All of my problems with the film, which are minor ones at best, are related to the script as opposed to the acting or direction. The beginning of the movie felt a bit rushed and ambiguous. It's almost as though the screenwriter wasn't sure how to introduce Johnny Smith's new abilities to the audience; a problem that I find odd considering that the film is based on a book by Stephen King. Having not read the book myself, I suppose there's a possibility that it's opening is equally as poorly written as that of the movie, but my bet is that this fault can be placed solely on the screenwriter's shoulders. Another slight problem that I had with The Dead Zone is that the first half of the film felt somewhat disjointed from the second half.
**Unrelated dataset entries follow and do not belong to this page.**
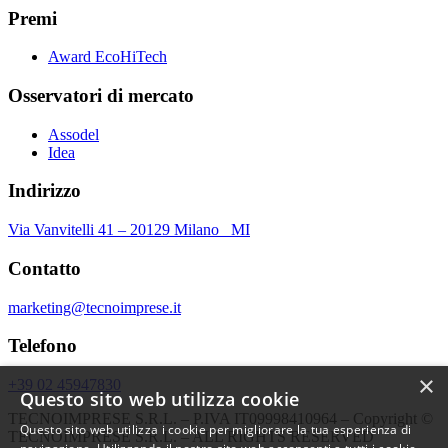
Premi
Award EcoHiTech
Osservatori di mercato
Assodel
Idea
Indirizzo
Via Vanvitelli 41 – 20129 Milano MI
Contatto
marketing@tecnoimprese.it
Telefono
×
+39 02 45947830
Questo sito web utilizza cookie
TECNOIMPRESE S.R.L. – P.IVA IT09998410964 – Copyright ©
Questo sito web utilizza i cookie per migliorare la tua esperienza di
TECNOIMPRESE S.R.L. – ALL RIGHTS RESERVED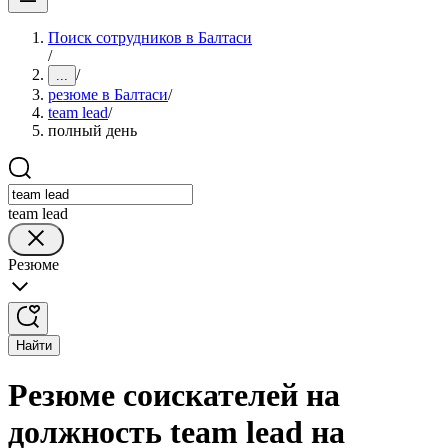
Поиск сотрудников в Балтаси
/
/
...
резюме в Балтаси
/
team lead
/
полный день
team lead
Резюме
Найти
Резюме соискателей на
должность team lead на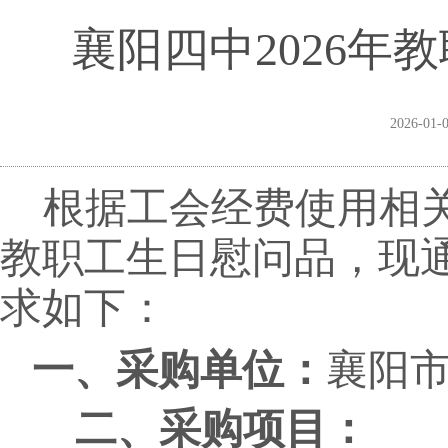
襄阳四中2026
2026-01-
根据工会经费使用相
教职工
生日慰问品
，
现
求如下：
一、采购单位：
襄阳
二、采购项目：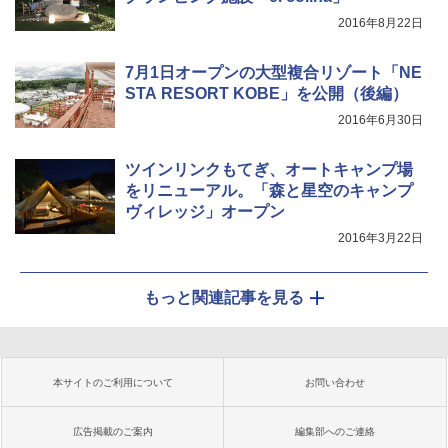
2016年8月22日
7月1日オープンの大型複合リゾート「NE
STA RESORT KOBE」を公開（後編）
2016年6月30日
ツインリンクもてぎ、オートキャンプ場
をリニューアル。「森と星空のキャンプ
ヴィレッジ」オープン
2016年3月22日
もっと関連記事を見る
本サイトのご利用について
お問い合わせ
広告掲載のご案内
編集部へのご連絡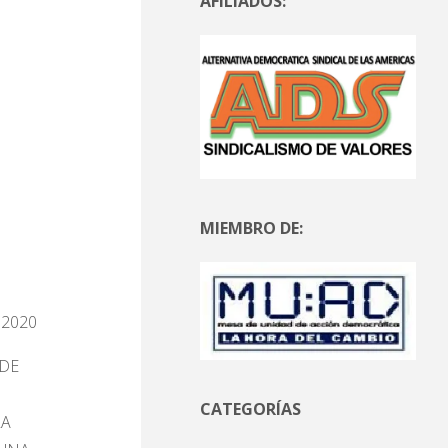
AFILIADOS:
MIEMBRO DE:
 2020
SDE
CATEGORÍAS
LA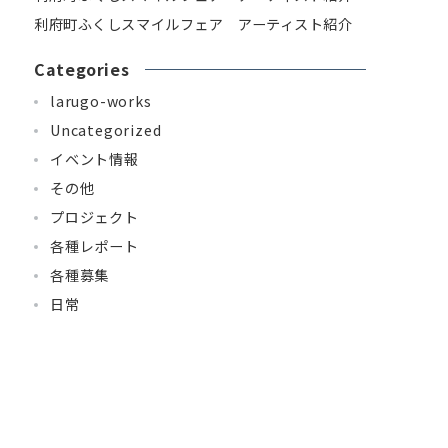
利府町ふくしスマイルフェア アーティスト紹介
Categories
larugo-works
Uncategorized
イベント情報
その他
プロジェクト
各種レポート
各種募集
日常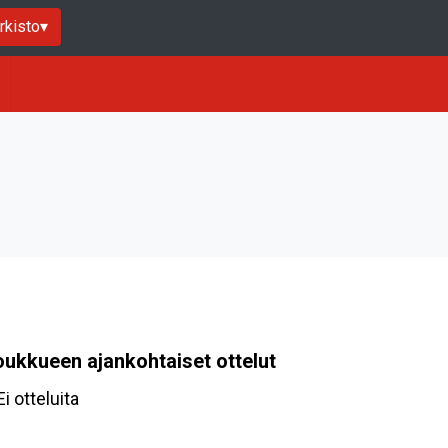
rkisto
▾
oukkueen ajankohtaiset ottelut
Ei otteluita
The first fifty minutes or so revolve around the origin of Johnny's abilities and then jumps right into a murder mystery which wraps itself up much quicker than I'd expected. From that point we jump to a new location with all new supporting characters and a completely new plot and antagonist. In this way the film almost feels like two episodes of a television show combined to form a feature film, but it's not so jarring that it ruins the viewing experience. In fact, I may just be overanalyzing the film in an attempt to find some flaws.

The Verdict: I hesitate to say that The Dead Zone is a movie that anyone and everyone would enjoy, but if you like to have a good think both during and after watching something, chances are you'll like it. As Philip K. Dick would say, "Joy is the essential and final ingredient of science fiction, the joy of discovery of newness."